Exercise objective
Should an entry contain an image, leave the image out and repeat the entry's text exactly.

Material supplied below:

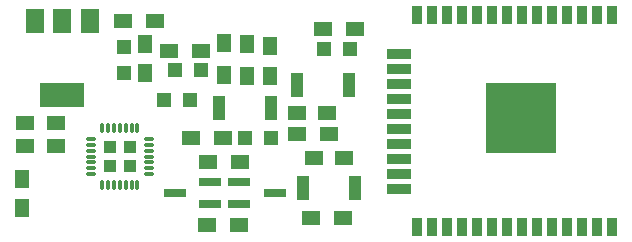
<source format=gbr>
G04 #@! TF.FileFunction,Paste,Top*
%FSLAX46Y46*%
G04 Gerber Fmt 4.6, Leading zero omitted, Abs format (unit mm)*
G04 Created by KiCad (PCBNEW 4.0.4-stable) date 02/18/17 15:09:55*
%MOMM*%
%LPD*%
G01*
G04 APERTURE LIST*
%ADD10C,0.100000*%
%ADD11R,1.900000X0.800000*%
%ADD12R,1.000000X2.000000*%
%ADD13O,0.850000X0.300000*%
%ADD14O,0.300000X0.850000*%
%ADD15R,1.005000X1.005000*%
%ADD16R,1.250000X1.500000*%
%ADD17R,1.500000X1.250000*%
%ADD18R,1.200000X1.200000*%
%ADD19R,1.500000X1.300000*%
%ADD20R,1.300000X1.500000*%
%ADD21R,3.800000X2.000000*%
%ADD22R,1.500000X2.000000*%
%ADD23R,0.900000X1.500000*%
%ADD24R,2.000000X0.900000*%
%ADD25R,6.000000X6.000000*%
G04 APERTURE END LIST*
D10*
D11*
X129500000Y-107050000D03*
X129500000Y-105150000D03*
X126500000Y-106100000D03*
D12*
X130220000Y-98860000D03*
X134620000Y-98860000D03*
D13*
X119390000Y-101500000D03*
X119390000Y-102000000D03*
X119390000Y-102500000D03*
X119390000Y-103000000D03*
X119390000Y-103500000D03*
X119390000Y-104000000D03*
X119390000Y-104500000D03*
D14*
X120340000Y-105450000D03*
X120840000Y-105450000D03*
X121340000Y-105450000D03*
X121840000Y-105450000D03*
X122340000Y-105450000D03*
X122840000Y-105450000D03*
X123340000Y-105450000D03*
D13*
X124290000Y-104500000D03*
X124290000Y-104000000D03*
X124290000Y-103500000D03*
X124290000Y-103000000D03*
X124290000Y-102500000D03*
X124290000Y-102000000D03*
X124290000Y-101500000D03*
D14*
X123340000Y-100550000D03*
X122840000Y-100550000D03*
X122340000Y-100550000D03*
X121840000Y-100550000D03*
X121340000Y-100550000D03*
X120840000Y-100550000D03*
X120340000Y-100550000D03*
D15*
X122677500Y-103837500D03*
X122677500Y-102162500D03*
X121002500Y-103837500D03*
X121002500Y-102162500D03*
D16*
X124000000Y-95960000D03*
X124000000Y-93460000D03*
X113600000Y-104880000D03*
X113600000Y-107380000D03*
D17*
X139380000Y-99330000D03*
X136880000Y-99330000D03*
D16*
X134590000Y-96180000D03*
X134590000Y-93680000D03*
D18*
X122210000Y-95940000D03*
X122210000Y-93740000D03*
X128750000Y-95710000D03*
X126550000Y-95710000D03*
X127770000Y-98200000D03*
X125570000Y-98200000D03*
X139100000Y-93900000D03*
X141300000Y-93900000D03*
X134610000Y-101420000D03*
X132410000Y-101420000D03*
D11*
X131970000Y-105130000D03*
X131970000Y-107030000D03*
X134970000Y-106080000D03*
D19*
X129330000Y-103430000D03*
X132030000Y-103430000D03*
X131960000Y-108770000D03*
X129260000Y-108770000D03*
X116480000Y-100170000D03*
X113780000Y-100170000D03*
X122140000Y-91550000D03*
X124840000Y-91550000D03*
X116480000Y-102110000D03*
X113780000Y-102110000D03*
X141750000Y-92200000D03*
X139050000Y-92200000D03*
X126050000Y-94040000D03*
X128750000Y-94040000D03*
D20*
X130630000Y-93420000D03*
X130630000Y-96120000D03*
D19*
X130560000Y-101420000D03*
X127860000Y-101420000D03*
X139550000Y-101120000D03*
X136850000Y-101120000D03*
X138055000Y-108185000D03*
X140755000Y-108185000D03*
D20*
X132640000Y-93490000D03*
X132640000Y-96190000D03*
D21*
X116980000Y-97820000D03*
D22*
X116980000Y-91520000D03*
X114680000Y-91520000D03*
X119280000Y-91520000D03*
D17*
X140795000Y-103165000D03*
X138295000Y-103165000D03*
D12*
X136880000Y-96970000D03*
X141280000Y-96970000D03*
X137347000Y-105659000D03*
X141747000Y-105659000D03*
D23*
X163490000Y-109000000D03*
X162220000Y-109000000D03*
X160950000Y-109000000D03*
X159680000Y-109000000D03*
X158410000Y-109000000D03*
X157140000Y-109000000D03*
X155870000Y-109000000D03*
X154600000Y-109000000D03*
X153330000Y-109000000D03*
X152060000Y-109000000D03*
X150790000Y-109000000D03*
X149520000Y-109000000D03*
X148250000Y-109000000D03*
X146980000Y-109000000D03*
D24*
X145490000Y-105715000D03*
X145490000Y-104445000D03*
X145490000Y-103175000D03*
X145490000Y-101905000D03*
X145490000Y-100635000D03*
X145490000Y-99365000D03*
X145490000Y-98095000D03*
X145490000Y-96825000D03*
X145490000Y-95555000D03*
X145490000Y-94285000D03*
D23*
X146980000Y-91000000D03*
X148250000Y-91000000D03*
X149520000Y-91000000D03*
X150790000Y-91000000D03*
X152060000Y-91000000D03*
X153330000Y-91000000D03*
X154600000Y-91000000D03*
X155870000Y-91000000D03*
X157140000Y-91000000D03*
X158410000Y-91000000D03*
X159680000Y-91000000D03*
X160950000Y-91000000D03*
X162220000Y-91000000D03*
X163490000Y-91000000D03*
D25*
X155790000Y-99700000D03*
M02*

</source>
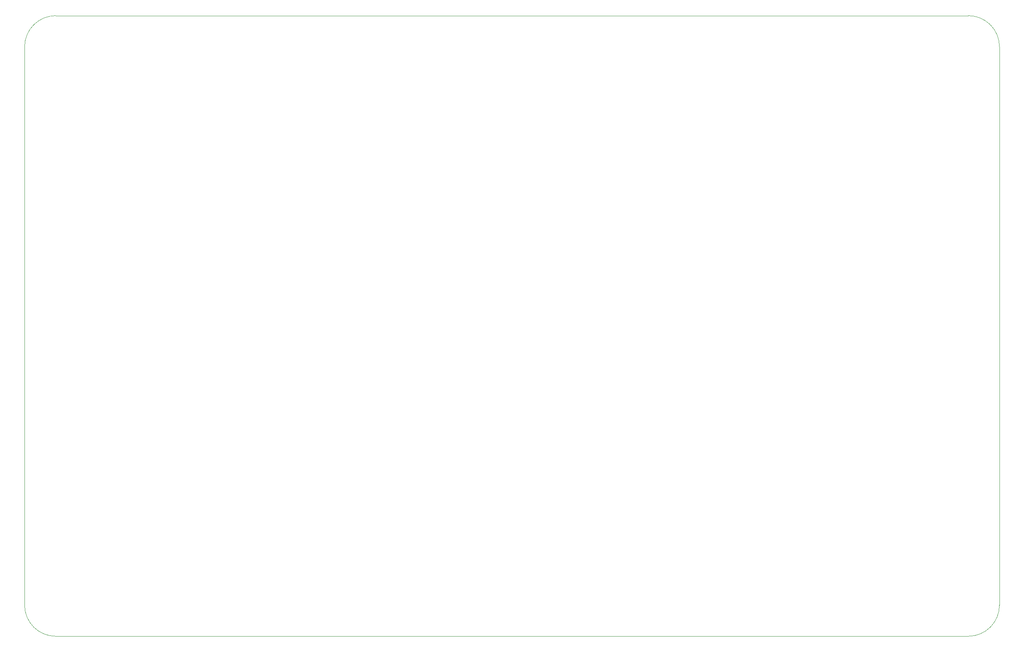
<source format=gbr>
%TF.GenerationSoftware,KiCad,Pcbnew,5.1.10-88a1d61d58~88~ubuntu20.04.1*%
%TF.CreationDate,2021-05-31T17:58:19-07:00*%
%TF.ProjectId,Stenokey,5374656e-6f6b-4657-992e-6b696361645f,1.0*%
%TF.SameCoordinates,Original*%
%TF.FileFunction,Profile,NP*%
%FSLAX46Y46*%
G04 Gerber Fmt 4.6, Leading zero omitted, Abs format (unit mm)*
G04 Created by KiCad (PCBNEW 5.1.10-88a1d61d58~88~ubuntu20.04.1) date 2021-05-31 17:58:19*
%MOMM*%
%LPD*%
G01*
G04 APERTURE LIST*
%TA.AperFunction,Profile*%
%ADD10C,0.100000*%
%TD*%
G04 APERTURE END LIST*
D10*
X117000000Y-60500000D02*
X322000000Y-60500000D01*
X117000000Y-200000000D02*
X322000000Y-200000000D01*
X110000000Y-67500000D02*
G75*
G02*
X117000000Y-60500000I7000000J0D01*
G01*
X322000000Y-60500000D02*
G75*
G02*
X329000000Y-67500000I0J-7000000D01*
G01*
X329000000Y-67500000D02*
X329000000Y-193000000D01*
X110000000Y-67500000D02*
X110000000Y-193000000D01*
X329000000Y-193000000D02*
G75*
G02*
X322000000Y-200000000I-7000000J0D01*
G01*
X117000000Y-200000000D02*
G75*
G02*
X110000000Y-193000000I0J7000000D01*
G01*
M02*

</source>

End of Material supplied.

Solution for this task
<source format=gbr>
G04 #@! TF.FileFunction,Paste,Top*
%FSLAX46Y46*%
G04 Gerber Fmt 4.6, Leading zero omitted, Abs format (unit mm)*
G04 Created by KiCad (PCBNEW 4.0.4-stable) date 02/18/17 15:09:55*
%MOMM*%
%LPD*%
G01*
G04 APERTURE LIST*
%ADD10C,0.100000*%
%ADD11R,1.900000X0.800000*%
%ADD12R,1.000000X2.000000*%
%ADD13O,0.850000X0.300000*%
%ADD14O,0.300000X0.850000*%
%ADD15R,1.005000X1.005000*%
%ADD16R,1.250000X1.500000*%
%ADD17R,1.500000X1.250000*%
%ADD18R,1.200000X1.200000*%
%ADD19R,1.500000X1.300000*%
%ADD20R,1.300000X1.500000*%
%ADD21R,3.800000X2.000000*%
%ADD22R,1.500000X2.000000*%
%ADD23R,0.900000X1.500000*%
%ADD24R,2.000000X0.900000*%
%ADD25R,6.000000X6.000000*%
G04 APERTURE END LIST*
D10*
D11*
X129500000Y-107050000D03*
X129500000Y-105150000D03*
X126500000Y-106100000D03*
D12*
X130220000Y-98860000D03*
X134620000Y-98860000D03*
D13*
X119390000Y-101500000D03*
X119390000Y-102000000D03*
X119390000Y-102500000D03*
X119390000Y-103000000D03*
X119390000Y-103500000D03*
X119390000Y-104000000D03*
X119390000Y-104500000D03*
D14*
X120340000Y-105450000D03*
X120840000Y-105450000D03*
X121340000Y-105450000D03*
X121840000Y-105450000D03*
X122340000Y-105450000D03*
X122840000Y-105450000D03*
X123340000Y-105450000D03*
D13*
X124290000Y-104500000D03*
X124290000Y-104000000D03*
X124290000Y-103500000D03*
X124290000Y-103000000D03*
X124290000Y-102500000D03*
X124290000Y-102000000D03*
X124290000Y-101500000D03*
D14*
X123340000Y-100550000D03*
X122840000Y-100550000D03*
X122340000Y-100550000D03*
X121840000Y-100550000D03*
X121340000Y-100550000D03*
X120840000Y-100550000D03*
X120340000Y-100550000D03*
D15*
X122677500Y-103837500D03*
X122677500Y-102162500D03*
X121002500Y-103837500D03*
X121002500Y-102162500D03*
D16*
X124000000Y-95960000D03*
X124000000Y-93460000D03*
X113600000Y-104880000D03*
X113600000Y-107380000D03*
D17*
X139380000Y-99330000D03*
X136880000Y-99330000D03*
D16*
X134590000Y-96180000D03*
X134590000Y-93680000D03*
D18*
X122210000Y-95940000D03*
X122210000Y-93740000D03*
X128750000Y-95710000D03*
X126550000Y-95710000D03*
X127770000Y-98200000D03*
X125570000Y-98200000D03*
X139100000Y-93900000D03*
X141300000Y-93900000D03*
X134610000Y-101420000D03*
X132410000Y-101420000D03*
D11*
X131970000Y-105130000D03*
X131970000Y-107030000D03*
X134970000Y-106080000D03*
D19*
X129330000Y-103430000D03*
X132030000Y-103430000D03*
X131960000Y-108770000D03*
X129260000Y-108770000D03*
X116480000Y-100170000D03*
X113780000Y-100170000D03*
X122140000Y-91550000D03*
X124840000Y-91550000D03*
X116480000Y-102110000D03*
X113780000Y-102110000D03*
X141750000Y-92200000D03*
X139050000Y-92200000D03*
X126050000Y-94040000D03*
X128750000Y-94040000D03*
D20*
X130630000Y-93420000D03*
X130630000Y-96120000D03*
D19*
X130560000Y-101420000D03*
X127860000Y-101420000D03*
X139550000Y-101120000D03*
X136850000Y-101120000D03*
X138055000Y-108185000D03*
X140755000Y-108185000D03*
D20*
X132640000Y-93490000D03*
X132640000Y-96190000D03*
D21*
X116980000Y-97820000D03*
D22*
X116980000Y-91520000D03*
X114680000Y-91520000D03*
X119280000Y-91520000D03*
D17*
X140795000Y-103165000D03*
X138295000Y-103165000D03*
D12*
X136880000Y-96970000D03*
X141280000Y-96970000D03*
X137347000Y-105659000D03*
X141747000Y-105659000D03*
D23*
X163490000Y-109000000D03*
X162220000Y-109000000D03*
X160950000Y-109000000D03*
X159680000Y-109000000D03*
X158410000Y-109000000D03*
X157140000Y-109000000D03*
X155870000Y-109000000D03*
X154600000Y-109000000D03*
X153330000Y-109000000D03*
X152060000Y-109000000D03*
X150790000Y-109000000D03*
X149520000Y-109000000D03*
X148250000Y-109000000D03*
X146980000Y-109000000D03*
D24*
X145490000Y-105715000D03*
X145490000Y-104445000D03*
X145490000Y-103175000D03*
X145490000Y-101905000D03*
X145490000Y-100635000D03*
X145490000Y-99365000D03*
X145490000Y-98095000D03*
X145490000Y-96825000D03*
X145490000Y-95555000D03*
X145490000Y-94285000D03*
D23*
X146980000Y-91000000D03*
X148250000Y-91000000D03*
X149520000Y-91000000D03*
X150790000Y-91000000D03*
X152060000Y-91000000D03*
X153330000Y-91000000D03*
X154600000Y-91000000D03*
X155870000Y-91000000D03*
X157140000Y-91000000D03*
X158410000Y-91000000D03*
X159680000Y-91000000D03*
X160950000Y-91000000D03*
X162220000Y-91000000D03*
X163490000Y-91000000D03*
D25*
X155790000Y-99700000D03*
M02*

</source>
<source format=gbr>
%TF.GenerationSoftware,KiCad,Pcbnew,5.1.10-88a1d61d58~88~ubuntu20.04.1*%
%TF.CreationDate,2021-05-31T17:58:19-07:00*%
%TF.ProjectId,Stenokey,5374656e-6f6b-4657-992e-6b696361645f,1.0*%
%TF.SameCoordinates,Original*%
%TF.FileFunction,Profile,NP*%
%FSLAX46Y46*%
G04 Gerber Fmt 4.6, Leading zero omitted, Abs format (unit mm)*
G04 Created by KiCad (PCBNEW 5.1.10-88a1d61d58~88~ubuntu20.04.1) date 2021-05-31 17:58:19*
%MOMM*%
%LPD*%
G01*
G04 APERTURE LIST*
%TA.AperFunction,Profile*%
%ADD10C,0.100000*%
%TD*%
G04 APERTURE END LIST*
D10*
X117000000Y-60500000D02*
X322000000Y-60500000D01*
X117000000Y-200000000D02*
X322000000Y-200000000D01*
X110000000Y-67500000D02*
G75*
G02*
X117000000Y-60500000I7000000J0D01*
G01*
X322000000Y-60500000D02*
G75*
G02*
X329000000Y-67500000I0J-7000000D01*
G01*
X329000000Y-67500000D02*
X329000000Y-193000000D01*
X110000000Y-67500000D02*
X110000000Y-193000000D01*
X329000000Y-193000000D02*
G75*
G02*
X322000000Y-200000000I-7000000J0D01*
G01*
X117000000Y-200000000D02*
G75*
G02*
X110000000Y-193000000I0J7000000D01*
G01*
M02*

</source>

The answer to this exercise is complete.